FilippoMB / Variational-Graph-Auto-encoders-Tensorflow-2-Spektral-

MIT License

14 stars 1 forks source link

Extra information about what is happening after the last GCN layer #1

Open StefanBloemheuvel opened 2 years ago

StefanBloemheuvel commented 2 years ago

Hi,

This looks really interesting! I was reading into the paper from Kipf but there only was a tensorflow v1 implementation so this is perfect for experimentation and understanding.

I do have one question, what is exactly happening in the following lines of code?

out = tf.matmul(z, tf.transpose(z))
A_rec = tf.keras.layers.Activation('sigmoid')(out)
out = tf.reshape(out, [-1])

It seems that first you multiply encoded embedding called 'z' with its transpose. That would collect information from neighbouring nodes? (by looking at this stackoverflow example)

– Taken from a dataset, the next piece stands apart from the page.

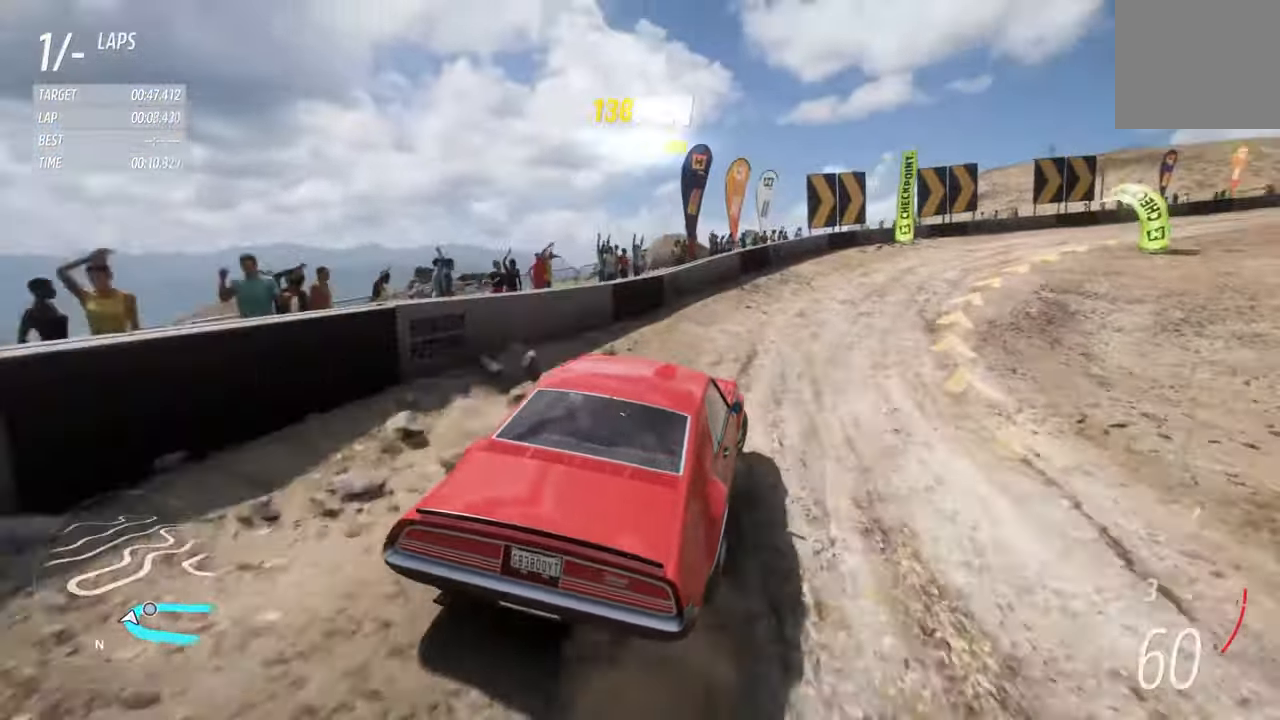
{"buttons": ["R2"], "left_stick": "right", "right_stick": "center", "events": []}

Also, my interest is using these techniques for further analysis of the embedded features, so I think that I need do something different then:

A_rec = tf.keras.layers.Activation('sigmoid')(out)
out = tf.reshape(out, [-1])

if link prediction is not my goal? For example, clustering, classification, etc of the graph or the nodes.

Kind regards and thanks for this work!

Stefan

FilippoMB commented 2 years ago

Hi Stefan,

Question 1:

The reconstructed adjacency matrix is obtained as sigmoid(z z^T). There's the equation in the paper and it makes sense: there should be an edge e_ij if the node embeddings z_i and z_j are similar, i.e., their inner product <z_i, z_j^T> is large.
Since I want to weight differently the predictions on the 0 and 1 (i.e., absence vs. presence of edges), I use the loss function "tf.nn.weighted_cross_entropy_with_logits"
Such a loss function takes the logits, which in our case are zz^T (note that I need to reshape zz^T from [NxN] to [N^2,1]). That's the reason for the third line: out = tf.reshape(out, [-1])

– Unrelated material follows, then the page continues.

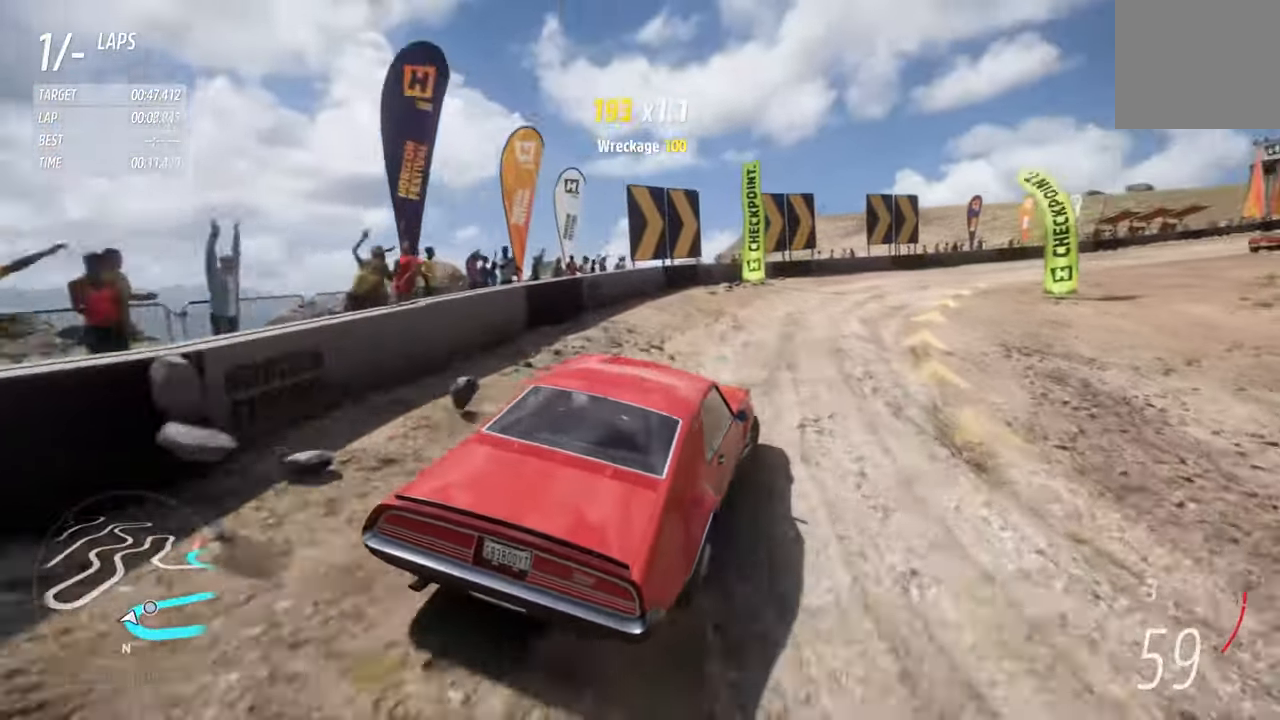
{"buttons": ["R2"], "left_stick": "right", "right_stick": "center", "events": []}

Question 2: Let's say you want to cluster the nodes. You can do something like this after we trained the GAE model:

# retrieve the node embeddings from the trained model
_, _, node_emb = model([X,A]) 
node_emb = node_emb.numpy()

# Cluster them with k-means
from sklearn.cluster import KMeans
clust_algo = KMeans(n_clusters=7)
clust_algo.fit(node_emb)
cluster_labels = clust_algo.labels_

StefanBloemheuvel commented 2 years ago

Hi @FilippoMB,

Thanks for the very quick reply, I will dive into everything you mentioned, this really cool! I have not seen such usage of the sigmoid function before.

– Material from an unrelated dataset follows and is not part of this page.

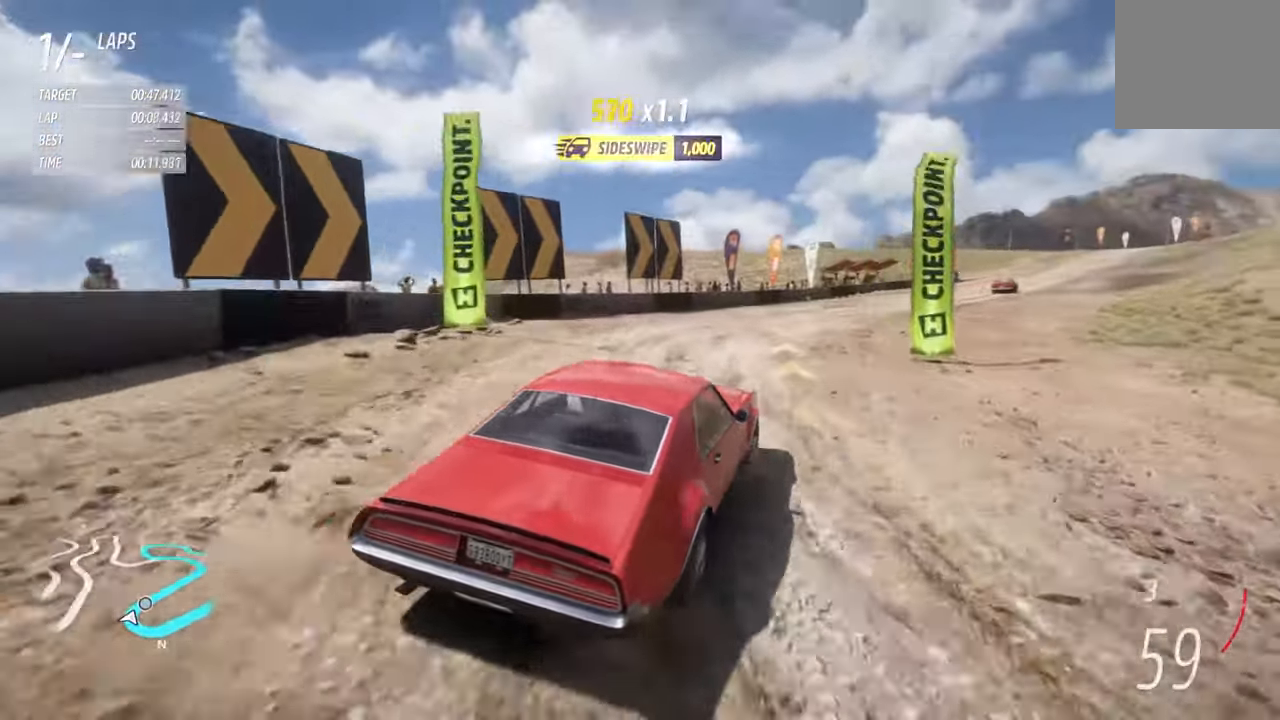
{"buttons": ["R2"], "left_stick": "right", "right_stick": "center", "events": []}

However, this does get me thinking that If I would like to work on the embeddings of the node features, perhaps reconstructing the adjacency matrix is not the best way to go (this also does not work if the edges are not binary but weighted right?), maybe I should rewrite this model to reconstruct the features themselves. My initial guess is that that would improve the quality of the embedding for such a task. I will try to figure a way out to achieve this.

One last question, what is your result when applied to the test set? On my machine around 58-62% depending on the amount of epochs of course.

FilippoMB commented 2 years ago

Hi Stefan,

sorry for the late reply.

There are many ways to obtain node embeddings in an unsupervised manner. Doing link prediction with the VGAE allows you to generate node embeddings that:

are similar if the original node features are similar
are similar to each other if two nodes are connected There are many other approaches for obtaining meaningful node embedding. For example, consider all the methods in this library: https://karateclub.readthedocs.io/en/latest/

I would say that if your edges are weighted rather than binary, the VGAE approach could still work. In particular, if the edge weights are normalized in [0,1] you can still use the sigmoid.

I just run the code on my machine and for the GAE I obtained

AUC: 99.0, AP: 98.3
Test accuracy: 59.9

while with the VGAE I obtained

AUC: 98.9, AP: 97.7
Test accuracy: 57.0

Of course, the results change slightly from run to run.